How can I go about shortening a string?

for example, if I have this in a string

><>0>2><>0>1><Banners 1>0>0><

How can I shorten it to something more like:

f98sS(*D(#@@&#SD13

3 Answers

3

Either use an existing compression library (zlib, SharpZipLib, …) or implement your own. Depending on your programming experience you could implement the LZ77 and huffman encoding yourself. I’ve once implemented a simple huffman encoding class myself.

Though you have to understand that “too short strings” can be even longer when “compressed”. LZ77 is only efficient when you have long text and there are several longer phrases that repeat. Your example string contains not much of those. Huffman coding on the other hand is very efficient when only a few characters are used and there is a lot “single character repetition”. A huffman encoding requires an entropy tree of some sort. The best compression results are yielded when you create a specialised tree for the data you want to compress. However such a tree need to be stored as well which could result in a larger result. Though if you have a lot of data this usually pays quickly.
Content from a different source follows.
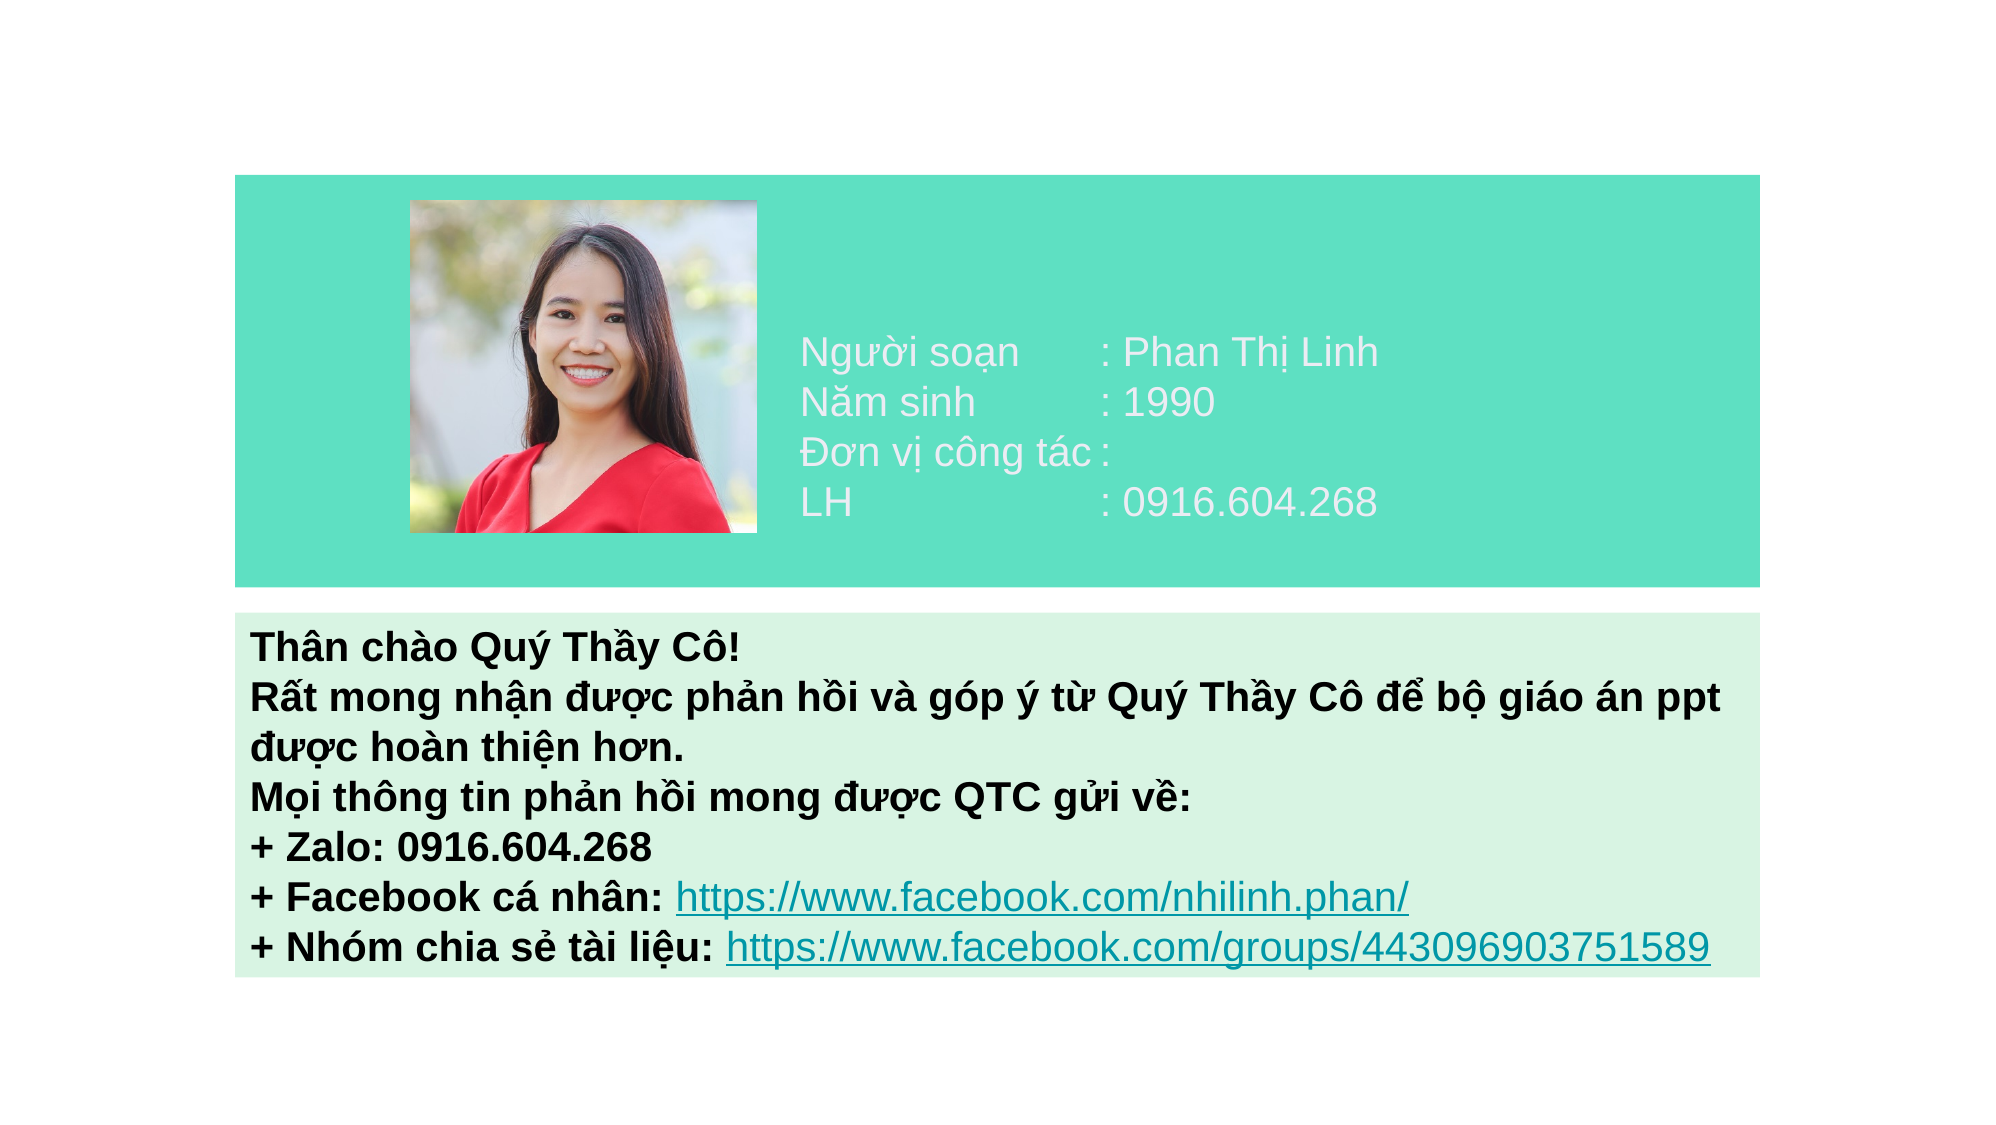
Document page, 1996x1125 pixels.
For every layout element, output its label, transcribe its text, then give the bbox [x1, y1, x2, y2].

Note that a huffman encoding produces binary data which can’t be directly represented as string in any meaningful way as the whole range of ASCII contains many control characters which aren’t printable. If you only want to store the data or send it over a network you can simply use a byte array. However if it need to be represented as printable text you might have to base64 encode the byte array. Base64 encoding however will increase the size of the data (4/3 of the data).

I just cleaned up my old Huffman class and added two special methods to huffman-encode a string into a base64 encoded string. As i said since the resulting size might be larger it first checks if it actually makes sense to compress and only compresses the text when appropriate. For this it places a “mark” ($ or §) at the beginning so the decoding method knows how to handle it.

When the class compresses it’s own source code file, which has a size of 15581 bytes the resulting base64 string is just 11129 bytes. Though if encoded to binary data it’s just 8344 bytes.

string x = myString
if (string.Length > maxLength)
{
string y = string.Empty;
for (int i = 0; i < maxLength; i++)
{
y += x*;*
}
}
or
if (x.Contains(“<”)
{
x.Replace(“<”, “”)
}
Also check out [String Formatting Examples][1]
[1]: Pretty Format a Number as File Size in C#, PHP and Delphi | Azulia Designs

There’s plenty of tools to help string manipulation and construction in .NET! You can use String.substring() and String.IndexOf()

string name = "I only want the name inside of the brackets [Tyler]";
string shortName = name.substring(name.IndexOf('['), name.IndexOf(']'));
// shortName = "Tyler"

You can also just shorten a string like this using substring if you don’t want anything particular…

string str = "12345678910";
string short = str.substring(0, 5);
// short = "123456"